Instructions to follow
From the data below, please reproduce exactly everything from the line that contains "Rendered at 1275 by 1650 pixels." down to the line that contains "text [187, 216, 1050, 475]", with both ends included.

---------- Material for this task ----------

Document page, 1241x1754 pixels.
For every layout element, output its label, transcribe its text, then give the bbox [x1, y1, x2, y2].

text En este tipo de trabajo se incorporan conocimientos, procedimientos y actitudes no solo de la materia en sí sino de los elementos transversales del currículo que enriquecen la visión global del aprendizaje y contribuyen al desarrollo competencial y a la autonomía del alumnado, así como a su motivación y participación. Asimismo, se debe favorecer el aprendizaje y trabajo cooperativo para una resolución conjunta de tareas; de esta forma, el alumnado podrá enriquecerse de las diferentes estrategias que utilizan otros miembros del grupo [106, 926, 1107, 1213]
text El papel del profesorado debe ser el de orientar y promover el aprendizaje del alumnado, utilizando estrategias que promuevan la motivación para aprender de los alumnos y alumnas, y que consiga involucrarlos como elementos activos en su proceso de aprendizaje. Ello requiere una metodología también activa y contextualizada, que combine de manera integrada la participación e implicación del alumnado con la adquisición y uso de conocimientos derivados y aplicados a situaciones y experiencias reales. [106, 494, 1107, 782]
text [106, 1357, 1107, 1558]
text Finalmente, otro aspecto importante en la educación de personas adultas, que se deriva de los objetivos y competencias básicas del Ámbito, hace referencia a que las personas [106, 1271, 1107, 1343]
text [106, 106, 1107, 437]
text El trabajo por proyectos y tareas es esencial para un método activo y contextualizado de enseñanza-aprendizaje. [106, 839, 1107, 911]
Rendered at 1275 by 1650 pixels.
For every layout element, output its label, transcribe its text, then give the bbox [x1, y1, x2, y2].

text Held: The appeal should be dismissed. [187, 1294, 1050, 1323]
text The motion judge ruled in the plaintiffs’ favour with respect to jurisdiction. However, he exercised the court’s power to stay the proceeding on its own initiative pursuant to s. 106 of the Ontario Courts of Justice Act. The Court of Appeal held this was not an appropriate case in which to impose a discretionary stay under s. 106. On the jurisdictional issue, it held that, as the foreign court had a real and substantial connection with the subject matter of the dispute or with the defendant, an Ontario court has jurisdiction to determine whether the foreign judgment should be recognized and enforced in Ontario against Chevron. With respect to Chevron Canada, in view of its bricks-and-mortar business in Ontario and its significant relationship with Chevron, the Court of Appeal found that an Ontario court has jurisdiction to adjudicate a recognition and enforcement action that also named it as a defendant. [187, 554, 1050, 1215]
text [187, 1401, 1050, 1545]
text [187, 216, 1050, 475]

----------
---------- Material for this task ----------

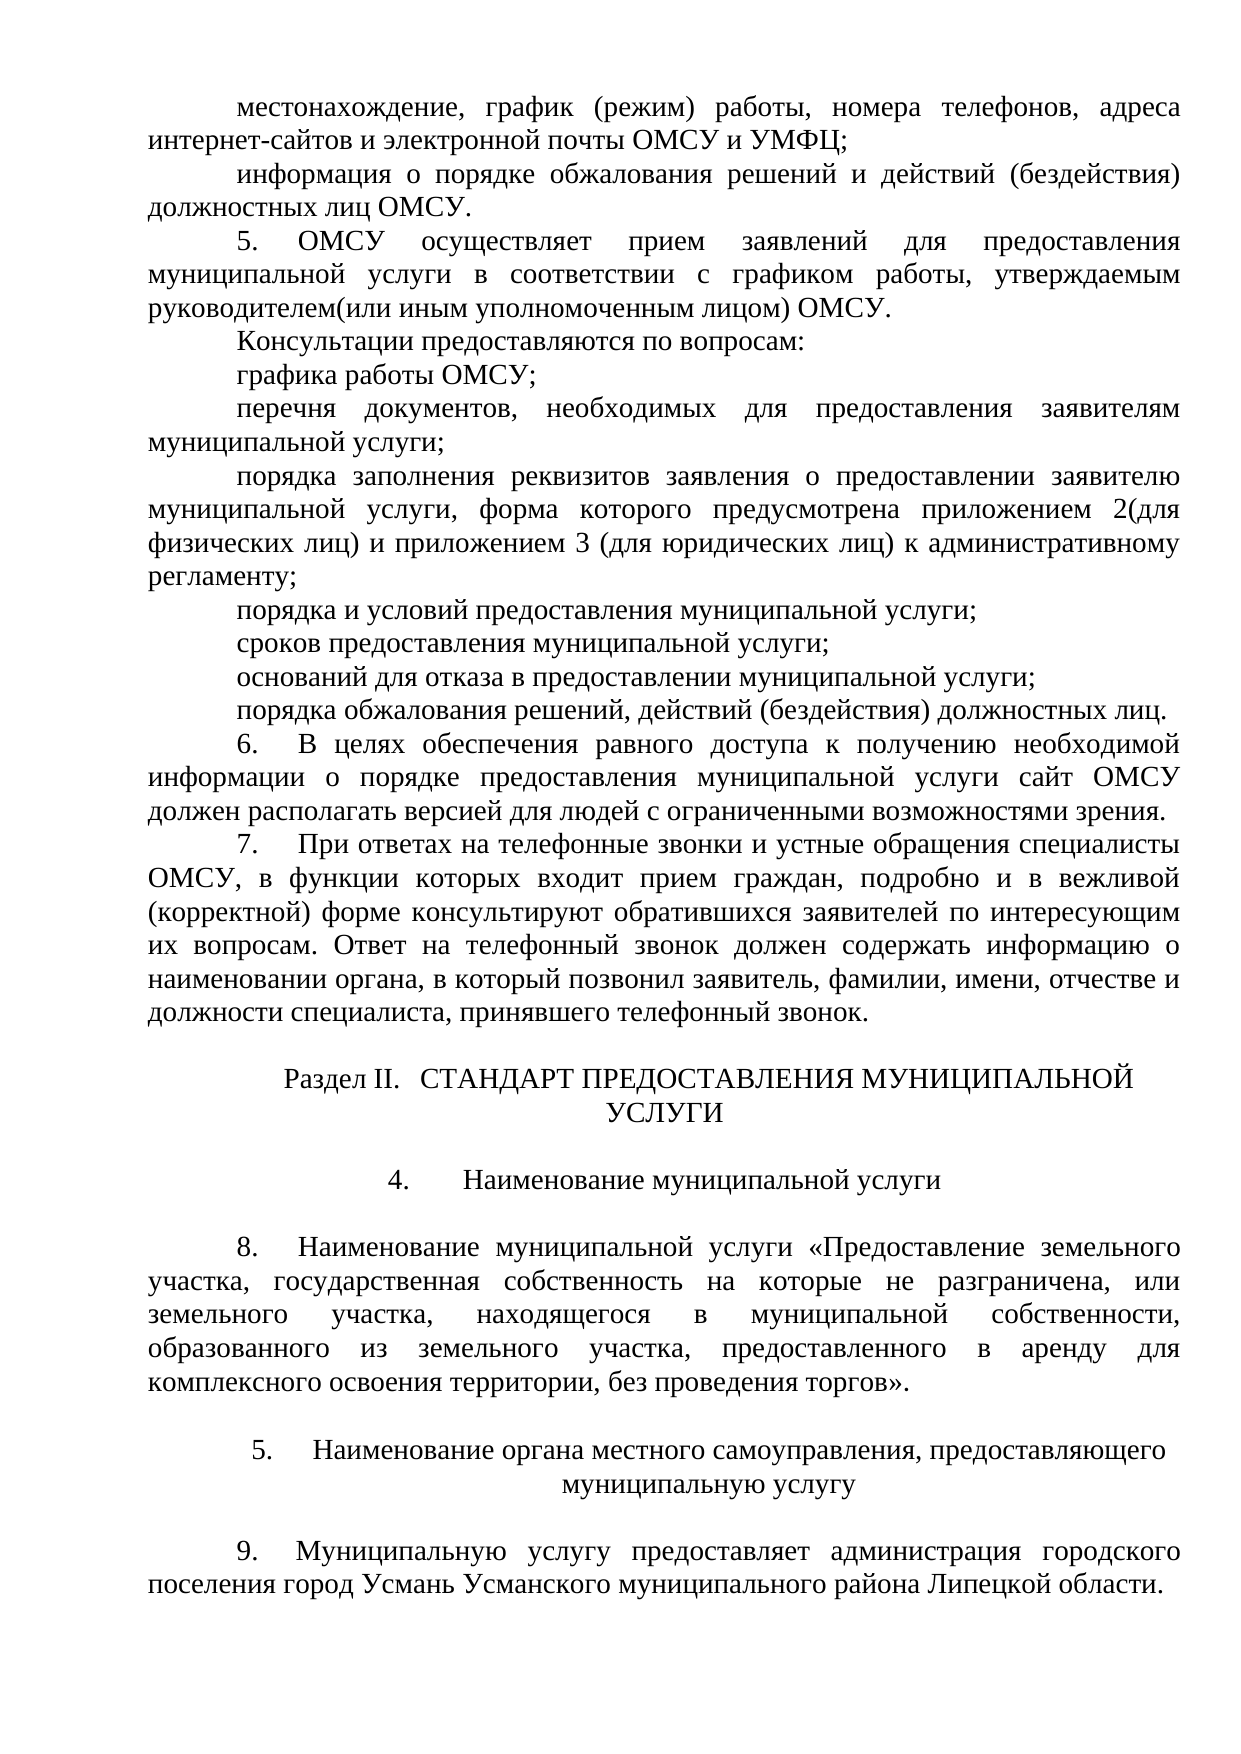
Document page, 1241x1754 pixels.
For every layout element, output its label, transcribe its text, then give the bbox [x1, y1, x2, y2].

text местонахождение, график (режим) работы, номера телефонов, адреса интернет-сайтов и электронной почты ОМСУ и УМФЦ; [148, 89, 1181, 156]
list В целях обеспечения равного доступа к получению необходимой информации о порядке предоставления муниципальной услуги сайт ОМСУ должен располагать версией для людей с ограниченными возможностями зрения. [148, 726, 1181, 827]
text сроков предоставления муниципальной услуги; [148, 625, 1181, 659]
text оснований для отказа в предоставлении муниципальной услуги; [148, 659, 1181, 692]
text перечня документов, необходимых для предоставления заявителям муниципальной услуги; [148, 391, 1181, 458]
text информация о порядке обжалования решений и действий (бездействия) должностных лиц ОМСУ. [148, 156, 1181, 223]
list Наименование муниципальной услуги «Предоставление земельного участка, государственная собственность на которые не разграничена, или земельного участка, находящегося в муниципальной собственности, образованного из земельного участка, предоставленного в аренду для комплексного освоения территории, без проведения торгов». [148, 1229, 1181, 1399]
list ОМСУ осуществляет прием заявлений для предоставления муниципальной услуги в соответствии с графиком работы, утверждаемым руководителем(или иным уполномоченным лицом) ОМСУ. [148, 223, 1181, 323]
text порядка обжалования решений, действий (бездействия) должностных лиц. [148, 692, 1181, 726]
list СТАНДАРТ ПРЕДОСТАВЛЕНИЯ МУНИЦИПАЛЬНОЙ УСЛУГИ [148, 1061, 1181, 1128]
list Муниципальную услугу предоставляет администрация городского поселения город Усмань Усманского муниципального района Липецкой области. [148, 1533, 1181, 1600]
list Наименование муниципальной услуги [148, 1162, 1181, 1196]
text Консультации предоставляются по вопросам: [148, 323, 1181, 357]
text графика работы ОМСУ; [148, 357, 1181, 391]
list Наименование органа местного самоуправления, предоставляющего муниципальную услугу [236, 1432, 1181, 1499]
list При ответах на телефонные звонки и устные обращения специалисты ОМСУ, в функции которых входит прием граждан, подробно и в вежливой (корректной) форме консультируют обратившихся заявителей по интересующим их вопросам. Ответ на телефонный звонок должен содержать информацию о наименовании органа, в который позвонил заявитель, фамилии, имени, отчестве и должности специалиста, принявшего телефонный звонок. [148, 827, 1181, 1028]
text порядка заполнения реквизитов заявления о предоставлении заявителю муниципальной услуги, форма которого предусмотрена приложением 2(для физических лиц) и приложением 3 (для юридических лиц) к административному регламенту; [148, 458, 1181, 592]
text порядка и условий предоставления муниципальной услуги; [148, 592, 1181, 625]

----------

Final answer
Rendered at 1275 by 1650 pixels.
For every layout element, output its label, transcribe its text, then give the bbox [x1, y1, x2, y2].

text Held: The appeal should be dismissed. [187, 1294, 1050, 1323]
text The motion judge ruled in the plaintiffs’ favour with respect to jurisdiction. However, he exercised the court’s power to stay the proceeding on its own initiative pursuant to s. 106 of the Ontario Courts of Justice Act. The Court of Appeal held this was not an appropriate case in which to impose a discretionary stay under s. 106. On the jurisdictional issue, it held that, as the foreign court had a real and substantial connection with the subject matter of the dispute or with the defendant, an Ontario court has jurisdiction to determine whether the foreign judgment should be recognized and enforced in Ontario against Chevron. With respect to Chevron Canada, in view of its bricks-and-mortar business in Ontario and its significant relationship with Chevron, the Court of Appeal found that an Ontario court has jurisdiction to adjudicate a recognition and enforcement action that also named it as a defendant. [187, 554, 1050, 1215]
text [187, 1401, 1050, 1545]
text [187, 216, 1050, 475]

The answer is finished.